Hi Splunkers,
We defined 35 days retention for real time indexes in splunk.I see that retention are not happening strictly.Some of the old events are not getting deleted .We have around 200 days data for some indexes .Also i see that for some indexes only January month data is present.I also cross checked with events time and indexed time. they are old data and not deleted due to retention policy.Now i have two concerns
1)How to maintain strict 35 days retention's ?
2)Any idea why January month data is present and it is not getting deleted even though buckets are rolling out? and how they can be deleted with retention's.
Below are my settings for one index.
[rt]
# 80 GB a day / 14 days in warm / 35 day retention
homePath = volume:hot/rt/db
coldPath = volume:cold/rt/colddb
thawedPath = $SPLUNK_DB/rt/thaweddb
homePath.maxDataSizeMB = 500000
coldPath.maxDataSizeMB = 1000000
maxWarmDBCount = 300
frozenTimePeriodInSecs = 3024000
maxDataSize = auto_high_volume
maxTotalDataSizeMB = 150000
Regards,Shivanand
Hi @btshivanand,
in Splunk, events are stored in buckets and retention is managed at bucket level not at event level.
In other words, a full bucket is deleted (or moved in a different folder) when the latest events exceeds the retention period.
For this reason you have buckets with events that exceed the retention period because in the same bucket there's at least one event still in the retention period.
Ciao.
Giuseppe
Thanks for the reply.
I see only jan month events for one of the index and there is no events are present till july.. I understand events are stored in the bucket and they will deleted once the buckets are rolled out.This is something strange i see.. how i need to get rid of this?
Hi @btshivanand,
in my opinion, leave it alone and it will fix by itself.
As I told you, retention management is done at bucket level.

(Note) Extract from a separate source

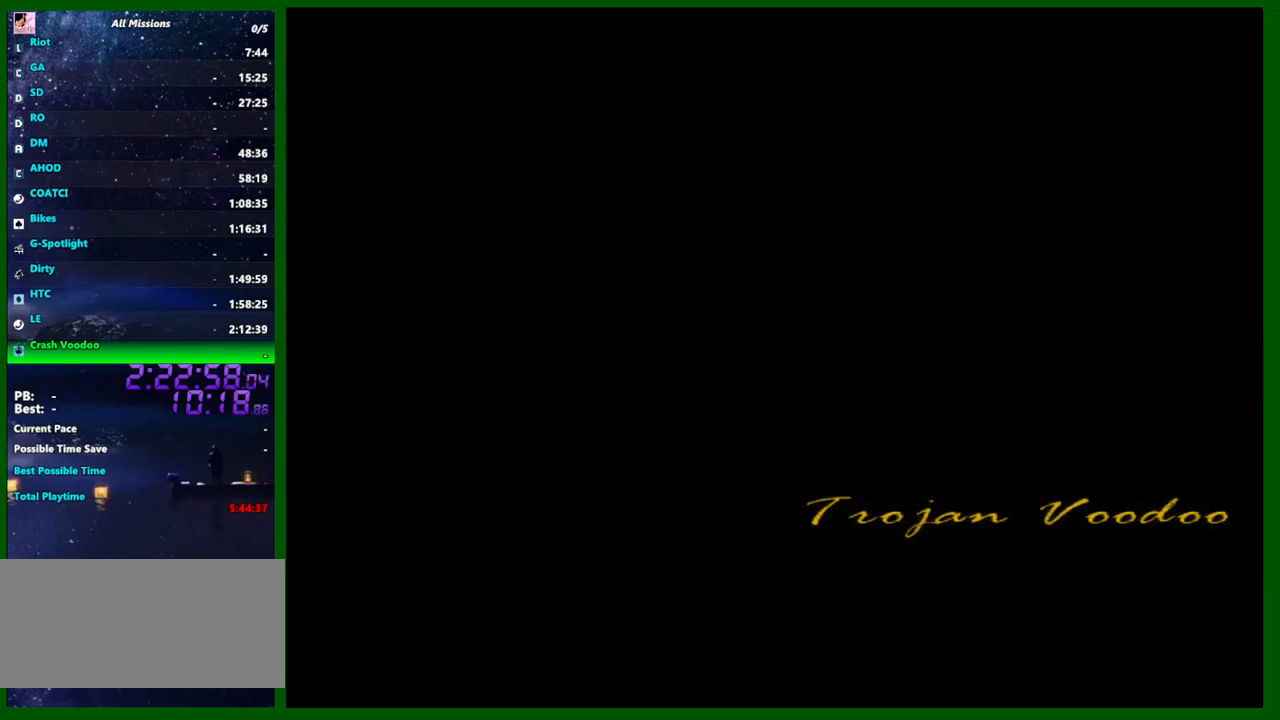
{"keys": [], "mouse": [], "events": []}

If you really want to take action, you could:
But in this way there the risk to loose some events.
Ciao.
Giuseppe
Ok.. Better to leave as it is.. But any suggestion to maintain the retention for other index we have..They are also helding more number of data.
Hi @btshivanand,
for the second question, if you have more data, probably you'll have less problems because the presence of more data has the consequence of a minor timerange (between the older and the newest events) for each bucket, that means that this problem will disappear.
ciao.
Giuseppe